NCATE accredits 648 institutions that produce about two-thirds of the nation’s Pre-K, elementary and high school teachers. Contact: (202) 466-7496, www.ncate.org.
Youth Today reader Kim Schmett, executive director of the Des Moines, Iowa-based Coalition for Family and Children’s Services, checked in to say that he will be leaving his post to pursue change on a grander scale: He is running for the House seat in Iowa’s Third Congressional District.
Schmett ran the coalition, the state’s advocacy group for child welfare providers, for five years. He has also served on the national public policy committee for the Alliance for Children and Families and is the Midwest public policy chairman for the Child Welfare League of America.
A Republican, Schmett will run against one of the Democratic candidates seeking that party’s nomination: either six-term incumbent Rep. Leonard Boswell or Ed Fallon, a former state representative and former candidate for governor.
The juvenile justice world would truly be a duller place in the absence of Earl Dunlap, executive director of the National Juvenile Detention Association.
Fresh off a sojourn to Laurel, Md., to help turn around Oak Hill Academy, Washington, D.C.’s formerly atrocious detention center, Dunlap is now busy fixing the Cook County Juvenile Temporary Detention Center in Chicago, where he is the court-appointed “transitional administrator.”
It didn’t take long for Dunlap, who excels in the art of affronting, to start deep-dishing it out.

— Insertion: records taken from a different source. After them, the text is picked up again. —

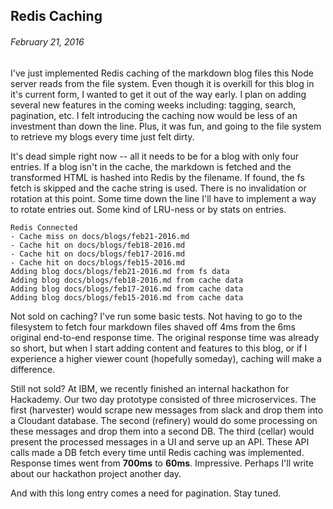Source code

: ## Redis Caching
###### February 21, 2016

I've just implemented Redis caching of the markdown blog files this Node server reads from the file system. Even though it is overkill for this blog in it's current form, I wanted to get it out of the way early. I plan on adding several new features in the coming weeks including: tagging, search, pagination, etc. I felt introducing the caching now would be less of an investment than down the line. Plus, it was fun, and going to the file system to retrieve my blogs every time just felt dirty.

It's dead simple right now -- all it needs to be for a blog with only four entries. If a blog isn't in the cache, the markdown is fetched and the transformed HTML is hashed into Redis by the filename. If found, the fs fetch is skipped and the cache string is used. There is no invalidation or rotation at this point. Some time down the line I'll have to implement a way to rotate entries out. Some kind of LRU-ness or by stats on entries.

    Redis Connected
    - Cache miss on docs/blogs/feb21-2016.md
    - Cache hit on docs/blogs/feb18-2016.md
    - Cache hit on docs/blogs/feb17-2016.md
    - Cache hit on docs/blogs/feb15-2016.md
    Adding blog docs/blogs/feb21-2016.md from fs data
    Adding blog docs/blogs/feb18-2016.md from cache data
    Adding blog docs/blogs/feb17-2016.md from cache data
    Adding blog docs/blogs/feb15-2016.md from cache data

Not sold on caching? I've run some basic tests. Not having to go to the filesystem to fetch four markdown files shaved off 4ms from the 6ms original end-to-end response time. The original response time was already so short, but when I start adding content and features to this blog, or if I experience a higher viewer count (hopefully someday), caching will make a difference.

Still not sold? At IBM, we recently finished an internal hackathon for Hackademy. Our two day prototype consisted of three microservices. The first (harvester) would scrape new messages from slack and drop them into a Cloudant database. The second (refinery) would do some processing on these messages and drop them into a second DB. The third (cellar) would present the processed messages in a UI and serve up an API. These API calls made a DB fetch every time until Redis caching was implemented. Response times went from **700ms** to **60ms**. Impressive. Perhaps I'll write about our hackathon project another day.

And with this long entry comes a need for pagination. Stay tuned.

Cook County Commissioner William Beavers publicly criticized Dunlap for showing up at a board meeting wearing a polo shirt and khakis. Here’s the exchange, as reported by the Chicago Sun-Times:
“Do you own a suit?” Beavers asked. The commissioner has an affinity for designer wares, and reminded Dunlap that “your appearance commands respect.”
Your average consultant at the trough of government takes that reprimand on the chin. Not Dunlap.
“I command respect by the way I conduct myself,” Dunlap retorted, and “the last person I need to be judged by is you.”
Later, he told reporters: “I’ve got bigger fish to fry … than whether I’ve got my Armani suit on.”
Indeed. Contact: NJDA (859) 622-6259, www.njda.com.
Love was supposed to be the predicate of everything done at the Fairbanks, Alaska, charity run by a former Fairbank mayor, Pastor Jim Hayes, and his wife, Murilda “Chris” Hayes. It was right there in the nonprofit’s name: LOVE Social Services (LSS), which purported to provide mentoring and tutoring at its youth center and at the Fairbanks Youth Facility, where pre- and post-adjudicated teens are confined.
But the Hayses, who operated primarily with $2.7 million in federal money earmarked for their operation by Sen. Ted Stevens (R-Alaska) from fiscal 2001 to 2005, will pay with federal prison time for pilfering their own charity. A two-year case, beginning with an FBI raid of LSS offices, ended with a five-and-a-half year sentence for the pastor and a three-year stretch for his wife, who served as director of LSS. Hayes served on the board of directors.
The charges focused on $450,000 siphoned from the program’s funds to help build a new home for Hayes’ Lily of the Valley Church of God in Christ.
“I think Mr. Hayes has done more harm than he realizes to this community and his church,” said presiding District Judge John Sedwick, according to the Fairbanks Daily News-Miner. The couple will also be expected to pay back the money.